Re: Beyond the Noir?
Posted: Thu May 06, 2010 8:58 am
by mrloucifer
Lord Z wrote:There is always one or more malcontent in every group. Soooo, that's why a lot of groups end up in those darn genenric dungeons all the time.
I dont know if you'd care for my 2 cents on this on Lordy Lord, But in your case it sounded like that player should have been removed from your party, especially if everyone else was enjoying it.
Re: Beyond the Noir?
Posted: Thu May 06, 2010 7:32 pm
by Lord Z
Heh heh, we were gaming at her house. Besides, she was a very good gamemaster.
Re: Beyond the Noir?
Posted: Fri May 28, 2010 6:29 pm
by Garm
The wife suggests a HBO movie called "Cast a Deadly Spell" for some reference. The movie is set in the late 40's basic gumshoe, femme fatale with zombies and magic. Hard to find it as it has not hit DVD that we have found, it was copy righted in 1991.
Re: Beyond the Noir?
Posted: Fri May 28, 2010 6:54 pm
by Natasha
There's a familiar "face". Welcome back.
Re: Beyond the Noir?
Posted: Sat May 29, 2010 12:56 am
by mrloucifer
Lord Z wrote:Heh heh, we were gaming at her house. Besides, she was a very good gamemaster.

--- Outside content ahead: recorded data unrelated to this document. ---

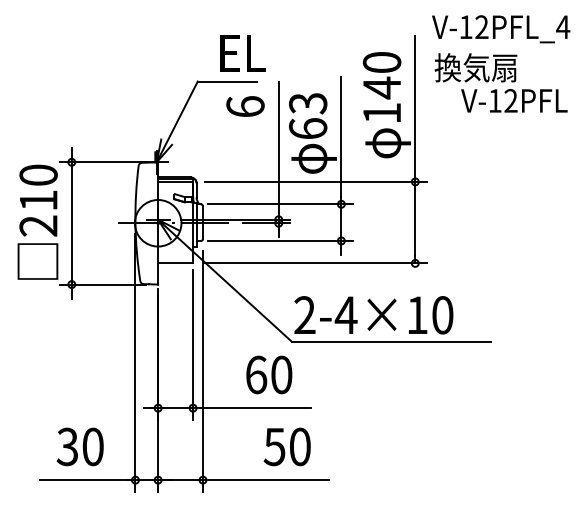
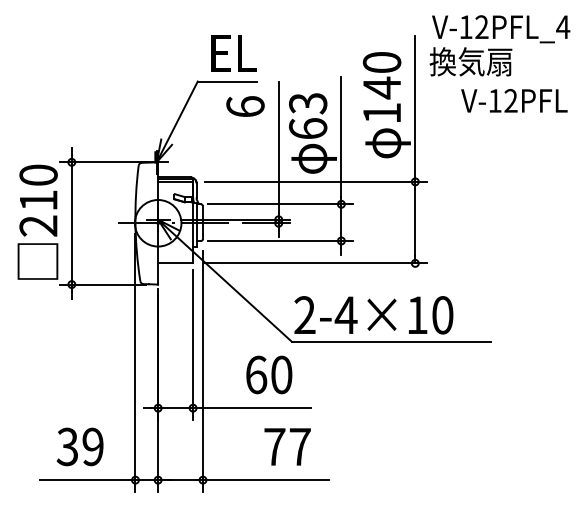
text at (242, 53) position: (242, 53) -> (233, 53)
text at (475, 67) position: (475, 67) -> (470, 61)
text at (92, 446): 30 -> 39
text at (286, 446): 50 -> 77
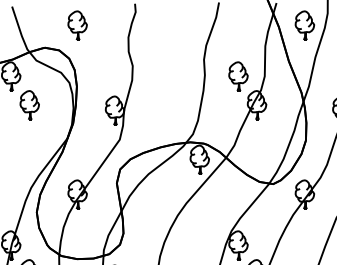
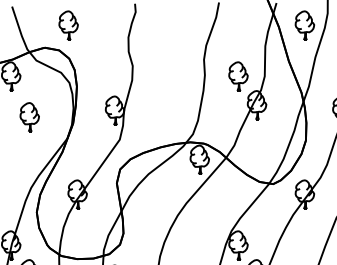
part at (77, 25) position: (77, 25) -> (68, 25)
part at (29, 105) position: (29, 105) -> (29, 117)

Well, that does indeed change things. I'm also impressed that you found a female GM. Those are in very short supply in my hood. Seriously, I'm involved in the local RPG yearly con, and you can count the number of female GM's in a crowd of 300 on one hand!
Re: Beyond the Noir?
Posted: Wed Jun 02, 2010 1:08 am
by Lord Z
Sidenote: I wonder which character class a fem fetale would be.
In my face to face group, I am encouraging all of the teenagers, boys and girls, to try running a game at least once. That is how we get an occassional injection of estrogen in the GM chair.
Re: Beyond the Noir?
Posted: Wed Jun 02, 2010 2:06 pm
by mrloucifer
Petite Elfgirl wrote: Are women really that scarce as GMs, or is that total female count as per con?
In my experience, sadly yes. And its a shame as the few that I've been involved in playing with were pretty adept at running "story" based games, my persoanl favorite types as oppsoed to the majority of the dudes wanting to run a more "action" oriented game.
Re: Beyond the Noir?
Posted: Wed Jun 02, 2010 3:25 pm
by Cybermancer
Petite Elfgirl wrote:That makes me sad.
Don't be sad. Are gems any less precious for their scacity?
My favorite GM of all time was or rather is a woman.